# Newbie form



## PLINKING.40 (Mar 4, 2010)

just my $.02, But (just me) I would get your first knuckle under your ear in to that Divet behind your jaw (anchor point) and put a slight bend in your bow arm, not strighten out, plus lower risk of maybe Slapping the inside of your arm with the string, Ouch.! That is probbly what it's doing, My Pro, Bruce asked me the same thing. If I had a problem with my watch if it was ever getting hit" I wear a Big Fat Seiko, That's why I bend my arm at a 5-6*deg. and it takes a lot of shock out of the bow and your arm, I have a 31.05 DL,
You might have to shorten your DL to do this...


----------



## Rover (Nov 28, 2009)

I am neither a coach nor an expert. However, to me, it looks like your release stem is too long. It appears that your trigger is seated too far on the distal end of your index finger. When my release was like this, it caused a lot of trigger punching. If your stem is adjustable, you could probably afford to shorten it so that the trigger rests somewhere on the second knuckle.


----------



## karbyn (Dec 29, 2009)

Thanks for the pointers on the anchor and my trigger guys, the more I look at the picture the worse my release hand looks. I've been mostly paying attention to my grip and will now work on my release hand.

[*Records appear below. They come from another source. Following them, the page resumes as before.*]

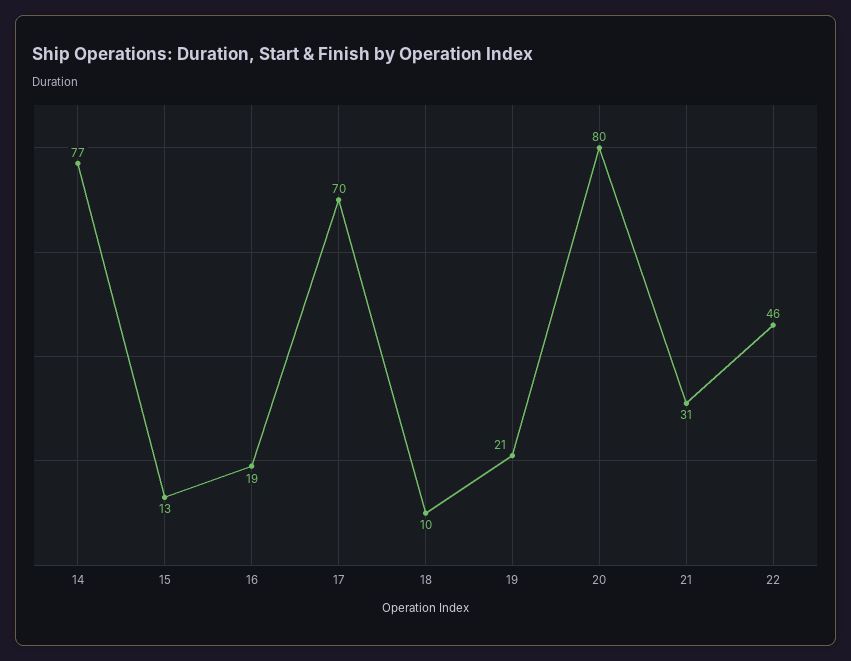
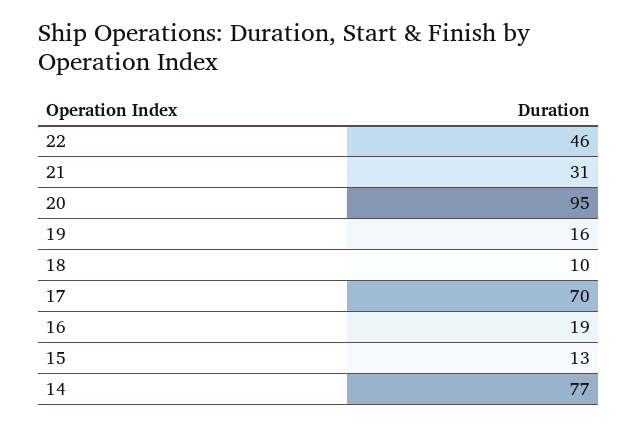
  {
    "14": 77,
    "15": 13,
    "16": 19,
    "17": 70,
    "18": 10,
-   "19": 21,
+   "19": 16,
-   "20": 80,
+   "20": 95,
    "21": 31,
    "22": 46
  }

I have been thinking about shortening up the draw by .5 or so...unfortunately on a side note the FS section is fresh out of CP 2.5's if anyone has a lead on a set of those.....


----------



## Rover (Nov 28, 2009)

My above comment was assuming you maintained your same anchor point. If, however, you adjusted it like Plinking said, then maybe your right hand would flatten out a bit. This might result in your index finger reaching the trigger at a less vertical angle, thus potentially placing the trigger further back on your index finger. Either way, I got a lot more accurate and precise after I moved the trigger back to the medial phalange.


----------



## PLINKING.40 (Mar 4, 2010)

*+2*

Like Rover said I did see that too, Your release need to be shorten up and it might give you enough to then bend you bow elbow out a little, plus it helps not Pull a shot,


----------



## karbyn (Dec 29, 2009)

*Improvement!*

Well guys, I slightly adjusted my release about a half inch back...and results are telling...It is slightly more comfortable and I feel like I can get a little more bend in my bow arm doing this. I lowered my anchor to behind my ear and this is a much more comfortable position than I was in...not to mention an actual reference point for every shot....couldnt get a picture of the form after the release changes as the wife isn't home today, but a first for me that I could take a picture of....


----------



## PLINKING.40 (Mar 4, 2010)

Nice...!


----------



## Rover (Nov 28, 2009)

*+1*

Great news! Good luck.


----------



## mike 66 (Jan 21, 2010)

*i see this....*

bow hand , with bad grip. trigger finger looks like its stressed out. release hand, little low, not bad. over all form not bad.you need a new grip w/ bow hand..:director:


----------